**Work task**
Each line of the data holding "bibliotecas" should be found and copied.

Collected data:
════════
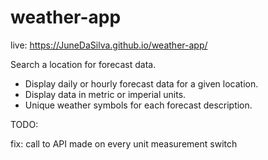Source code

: # weather-app

live: https://JuneDaSilva.github.io/weather-app/

Search a location for forecast data.

- Display daily or hourly forecast data for a given location.
- Display data in metric or imperial units.
- Unique weather symbols for each forecast description.

TODO:

fix: call to API made on every unit measurement switch
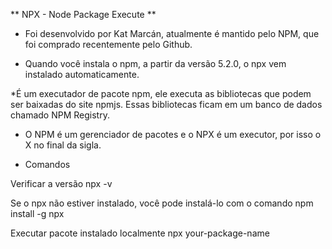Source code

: ** NPX - Node Package Execute **

* Foi desenvolvido por Kat Marcán, atualmente é mantido pelo NPM, que foi comprado recentemente pelo Github.

* Quando você instala o npm, a partir da versão 5.2.0, o npx vem instalado automaticamente.

*É um executador de pacote npm, ele executa as bibliotecas que podem ser baixadas do site npmjs. 
Essas bibliotecas ficam em um banco de dados chamado NPM Registry. 

* O NPM é um gerenciador de pacotes e o NPX é um executor, por isso o X no final da sigla.


* Comandos 

Verificar a versão 
npx -v

Se o npx não estiver instalado, você pode instalá-lo com o comando
npm install -g npx

Executar pacote instalado localmente 
npx your-package-name






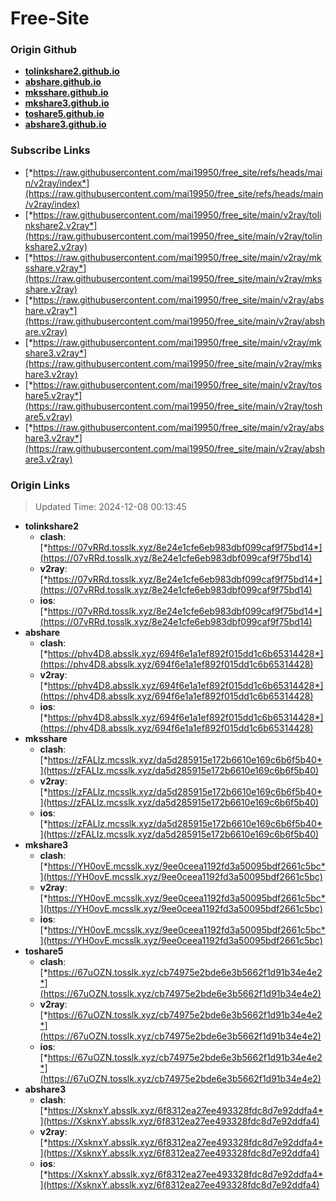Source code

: # Free-Site

### Origin Github

- [**tolinkshare2.github.io**](https://github.com/tolinkshare2/tolinkshare2.github.io)
- [**abshare.github.io**](https://github.com/abshare/abshare.github.io)
- [**mksshare.github.io**](https://github.com/mksshare/mksshare.github.io)
- [**mkshare3.github.io**](https://github.com/mkshare3/mkshare3.github.io)
- [**toshare5.github.io**](https://github.com/toshare5/toshare5.github.io)
- [**abshare3.github.io**](https://github.com/abshare3/abshare3.github.io)

### Subscribe Links

- [*https://raw.githubusercontent.com/mai19950/free_site/refs/heads/main/v2ray/index*](https://raw.githubusercontent.com/mai19950/free_site/refs/heads/main/v2ray/index)
- [*https://raw.githubusercontent.com/mai19950/free_site/main/v2ray/tolinkshare2.v2ray*](https://raw.githubusercontent.com/mai19950/free_site/main/v2ray/tolinkshare2.v2ray)
- [*https://raw.githubusercontent.com/mai19950/free_site/main/v2ray/mksshare.v2ray*](https://raw.githubusercontent.com/mai19950/free_site/main/v2ray/mksshare.v2ray)
- [*https://raw.githubusercontent.com/mai19950/free_site/main/v2ray/abshare.v2ray*](https://raw.githubusercontent.com/mai19950/free_site/main/v2ray/abshare.v2ray)
- [*https://raw.githubusercontent.com/mai19950/free_site/main/v2ray/mkshare3.v2ray*](https://raw.githubusercontent.com/mai19950/free_site/main/v2ray/mkshare3.v2ray)
- [*https://raw.githubusercontent.com/mai19950/free_site/main/v2ray/toshare5.v2ray*](https://raw.githubusercontent.com/mai19950/free_site/main/v2ray/toshare5.v2ray)
- [*https://raw.githubusercontent.com/mai19950/free_site/main/v2ray/abshare3.v2ray*](https://raw.githubusercontent.com/mai19950/free_site/main/v2ray/abshare3.v2ray)

### Origin Links

> Updated Time: 2024-12-08 00:13:45

- **tolinkshare2**
  - **clash**: [*https://07vRRd.tosslk.xyz/8e24e1cfe6eb983dbf099caf9f75bd14*](https://07vRRd.tosslk.xyz/8e24e1cfe6eb983dbf099caf9f75bd14)
  - **v2ray**: [*https://07vRRd.tosslk.xyz/8e24e1cfe6eb983dbf099caf9f75bd14*](https://07vRRd.tosslk.xyz/8e24e1cfe6eb983dbf099caf9f75bd14)
  - **ios**: [*https://07vRRd.tosslk.xyz/8e24e1cfe6eb983dbf099caf9f75bd14*](https://07vRRd.tosslk.xyz/8e24e1cfe6eb983dbf099caf9f75bd14)
- **abshare**
  - **clash**: [*https://phv4D8.absslk.xyz/694f6e1a1ef892f015dd1c6b65314428*](https://phv4D8.absslk.xyz/694f6e1a1ef892f015dd1c6b65314428)
  - **v2ray**: [*https://phv4D8.absslk.xyz/694f6e1a1ef892f015dd1c6b65314428*](https://phv4D8.absslk.xyz/694f6e1a1ef892f015dd1c6b65314428)
  - **ios**: [*https://phv4D8.absslk.xyz/694f6e1a1ef892f015dd1c6b65314428*](https://phv4D8.absslk.xyz/694f6e1a1ef892f015dd1c6b65314428)
- **mksshare**
  - **clash**: [*https://zFALIz.mcsslk.xyz/da5d285915e172b6610e169c6b6f5b40*](https://zFALIz.mcsslk.xyz/da5d285915e172b6610e169c6b6f5b40)
  - **v2ray**: [*https://zFALIz.mcsslk.xyz/da5d285915e172b6610e169c6b6f5b40*](https://zFALIz.mcsslk.xyz/da5d285915e172b6610e169c6b6f5b40)
  - **ios**: [*https://zFALIz.mcsslk.xyz/da5d285915e172b6610e169c6b6f5b40*](https://zFALIz.mcsslk.xyz/da5d285915e172b6610e169c6b6f5b40)
- **mkshare3**
  - **clash**: [*https://YH0ovE.mcsslk.xyz/9ee0ceea1192fd3a50095bdf2661c5bc*](https://YH0ovE.mcsslk.xyz/9ee0ceea1192fd3a50095bdf2661c5bc)
  - **v2ray**: [*https://YH0ovE.mcsslk.xyz/9ee0ceea1192fd3a50095bdf2661c5bc*](https://YH0ovE.mcsslk.xyz/9ee0ceea1192fd3a50095bdf2661c5bc)
  - **ios**: [*https://YH0ovE.mcsslk.xyz/9ee0ceea1192fd3a50095bdf2661c5bc*](https://YH0ovE.mcsslk.xyz/9ee0ceea1192fd3a50095bdf2661c5bc)
- **toshare5**
  - **clash**: [*https://67uOZN.tosslk.xyz/cb74975e2bde6e3b5662f1d91b34e4e2*](https://67uOZN.tosslk.xyz/cb74975e2bde6e3b5662f1d91b34e4e2)
  - **v2ray**: [*https://67uOZN.tosslk.xyz/cb74975e2bde6e3b5662f1d91b34e4e2*](https://67uOZN.tosslk.xyz/cb74975e2bde6e3b5662f1d91b34e4e2)
  - **ios**: [*https://67uOZN.tosslk.xyz/cb74975e2bde6e3b5662f1d91b34e4e2*](https://67uOZN.tosslk.xyz/cb74975e2bde6e3b5662f1d91b34e4e2)
- **abshare3**
  - **clash**: [*https://XsknxY.absslk.xyz/6f8312ea27ee493328fdc8d7e92ddfa4*](https://XsknxY.absslk.xyz/6f8312ea27ee493328fdc8d7e92ddfa4)
  - **v2ray**: [*https://XsknxY.absslk.xyz/6f8312ea27ee493328fdc8d7e92ddfa4*](https://XsknxY.absslk.xyz/6f8312ea27ee493328fdc8d7e92ddfa4)
  - **ios**: [*https://XsknxY.absslk.xyz/6f8312ea27ee493328fdc8d7e92ddfa4*](https://XsknxY.absslk.xyz/6f8312ea27ee493328fdc8d7e92ddfa4)
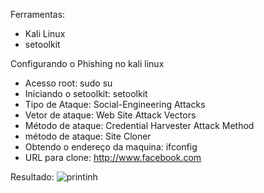 Ferramentas:

- Kali Linux
- setoolkit

Configurando o Phishing no kali linux

- Acesso root: sudo su
- Iniciando o setoolkit: setoolkit
- Tipo de Ataque: Social-Engineering Attacks
- Vetor de ataque: Web Site Attack Vectors
- Método de ataque:  Credential Harvester Attack Method
- método de ataque: Site Cloner
- Obtendo o endereço da maquina: ifconfig
- URL para clone: http://www.facebook.com

Resultado:
![printinh](https://github.com/user-attachments/assets/cf093142-c944-48a1-913e-cf3a7ca0e84d)
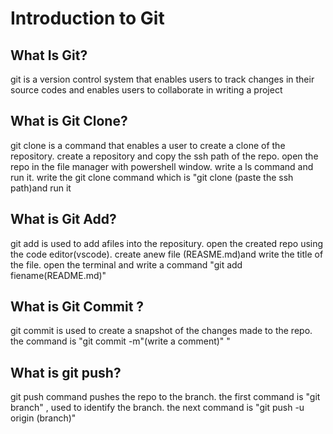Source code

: # Introduction to Git
## What Is Git?
git is a version control system that enables users to track changes in their source codes and enables users to collaborate in writing a project
##  What is Git Clone?
git clone is a command that enables a user to create a clone of the repository.
create a repository and copy the ssh path of the repo. open the repo in the file manager with powershell window. write a ls command and run it. write the git clone command which is "git clone (paste the ssh path)and run it
## What is Git Add?
git add is used to add afiles into the repositury. open the created repo using the code editor(vscode). create anew file (REASME.md)and write the title of the file. open the terminal and write a command "git add fiename(README.md)"
## What is Git Commit ?
git commit is used to create a snapshot of the changes made to the repo.
the command is "git commit -m"(write a comment)" "
## What is git push?
git push command pushes the repo to the branch. the first command is "git branch" , used to identify the branch. the next command is "git push -u origin (branch)"
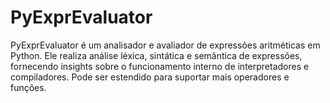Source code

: # PyExprEvaluator
PyExprEvaluator é um analisador e avaliador de expressões aritméticas em Python. Ele realiza análise léxica, sintática e semântica de expressões, fornecendo insights sobre o funcionamento interno de interpretadores e compiladores. Pode ser estendido para suportar mais operadores e funções.
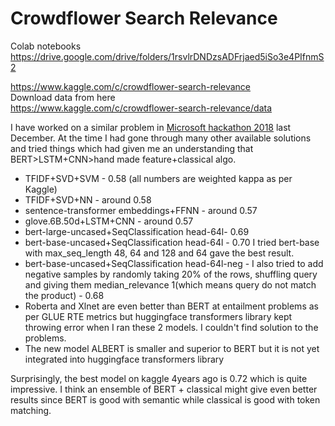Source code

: # Crowdflower Search Relevance

Colab notebooks   
https://drive.google.com/drive/folders/1rsvlrDNDzsADFrjaed5iSo3e4PIfnmS2  

https://www.kaggle.com/c/crowdflower-search-relevance  
Download data from here  
https://www.kaggle.com/c/crowdflower-search-relevance/data  

I have worked on a similar problem in [Microsoft hackathon 2018](https://github.com/bhavsarpratik/hackathons/tree/master/microsoft_AI_challenge_2018) last December. At the time I had gone through many other available solutions and tried things which had given me an understanding that BERT>LSTM+CNN>hand made feature+classical algo.   

- TFIDF+SVD+SVM - 0.58 (all numbers are weighted kappa as per Kaggle)
- TFIDF+SVD+NN - around 0.58
- sentence-transformer embeddings+FFNN - around 0.57
- glove.6B.50d+LSTM+CNN - around 0.57
- bert-large-uncased+SeqClassification head-64l- 0.69
- bert-base-uncased+SeqClassification head-64l - 0.70
  I tried bert-base with max_seq_length 48, 64 and 128 and 64 gave the best result.
- bert-base-uncased+SeqClassification head-64l-neg - I also tried to add negative samples by randomly taking 20% of the rows, shuffling query and giving them median_relevance 1(which means query do not match the product) - 0.68
- Roberta and Xlnet are even better than BERT at entailment problems as per GLUE RTE metrics but huggingface transformers library kept throwing error when I ran these 2 models. I couldn't find solution to the problems.
- The new model ALBERT is smaller and superior to BERT but it is not yet integrated into huggingface transformers library


Surprisingly, the best model on kaggle 4years ago is 0.72 which is quite impressive. I think an ensemble of BERT + classical might give even better results since BERT is good with semantic while classical is good with token matching.
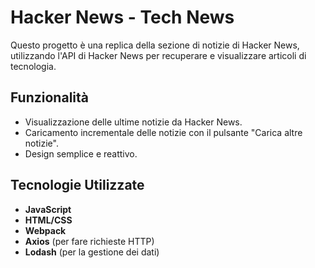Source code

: 
# Hacker News - Tech News

Questo progetto è una replica della sezione di notizie di Hacker News, utilizzando l'API di Hacker News per recuperare e visualizzare articoli di tecnologia. 

## Funzionalità

- Visualizzazione delle ultime notizie da Hacker News.
- Caricamento incrementale delle notizie con il pulsante "Carica altre notizie".
- Design semplice e reattivo.

## Tecnologie Utilizzate

- **JavaScript**
- **HTML/CSS**
- **Webpack**
- **Axios** (per fare richieste HTTP)
- **Lodash** (per la gestione dei dati)




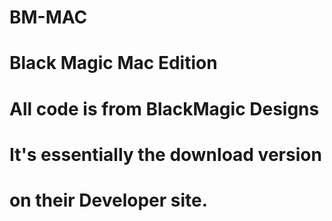 # BM-MAC
# Black Magic Mac Edition
# All code is from BlackMagic Designs
# It's essentially the download version
# on their Developer site.
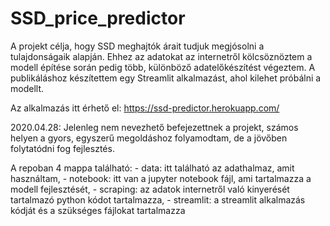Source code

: # SSD_price_predictor
A projekt célja, hogy SSD meghajtók árait tudjuk megjósolni a tulajdonságaik alapján. Ehhez az adatokat az internetről kölcsöznöztem a modell építése során pedig több, különböző adatelőkészítést végeztem. A publikáláshoz készítettem egy Streamlit alkalmazást, ahol kilehet próbálni a modellt.

Az alkalmazás itt érhető el: https://ssd-predictor.herokuapp.com/

2020.04.28:
Jelenleg nem nevezhető befejezettnek a projekt, számos helyen a gyors, egyszerű megoldáshoz folyamodtam, de a jövőben folytatódni fog fejlesztés.

A repoban 4 mappa található: - data: itt található az adathalmaz, amit használtam, - notebook: itt van a jupyter notebook fájl, ami tartalmazza a modell fejlesztését, - scraping: az adatok internetről való kinyerését tartalmazó python kódot tartalmazza, - streamlit: a streamlit alkalmazás kódját és a szükséges fájlokat tartalmazza
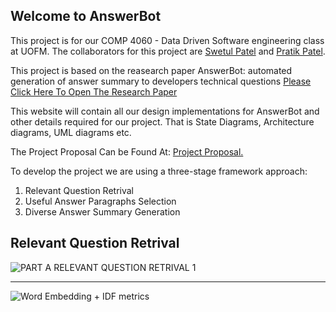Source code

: ## Welcome to AnswerBot
This project is for our COMP 4060 - Data Driven Software engineering class at UOFM. The collaborators for this project are [Swetul Patel](https://github.com/swetul)
and [Pratik Patel](https://github.com/pratikpatelx). 

This project is based on the reasearch paper AnswerBot: automated generation of answer summary to developers technical questions [Please Click Here To Open The Research Paper](https://dl.acm.org/doi/10.5555/3155562.3155650)

This website will contain all our design implementations for AnswerBot and other details required for our project. That is State Diagrams, Architecture diagrams, UML diagrams etc.

The Project Proposal Can be Found At: <a href="https://github.com/pratikpatelx/AnswerBot/blob/main/pdfs/COMP_4060-Project_Proposal.pdf" target="_blank">Project Proposal.</a>

To develop the project we are using a three-stage framework approach:

1. Relevant Question Retrival
2. Useful Answer Paragraphs Selection
3. Diverse Answer Summary Generation

## Relevant Question Retrival
![PART A RELEVANT QUESTION RETRIVAL 1](https://user-images.githubusercontent.com/33759282/99502649-6d40f300-298e-11eb-91e5-1dbf39a3e4a1.png)<br>

<hr>

![Word Embedding + IDF metrics](https://user-images.githubusercontent.com/33759282/99516905-c8c7ac80-299f-11eb-9901-fb1a4aa4e2b2.png)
════════
**Response**
*É um executador de pacote npm, ele executa as bibliotecas que podem ser baixadas do site npmjs. 
Essas bibliotecas ficam em um banco de dados chamado NPM Registry. 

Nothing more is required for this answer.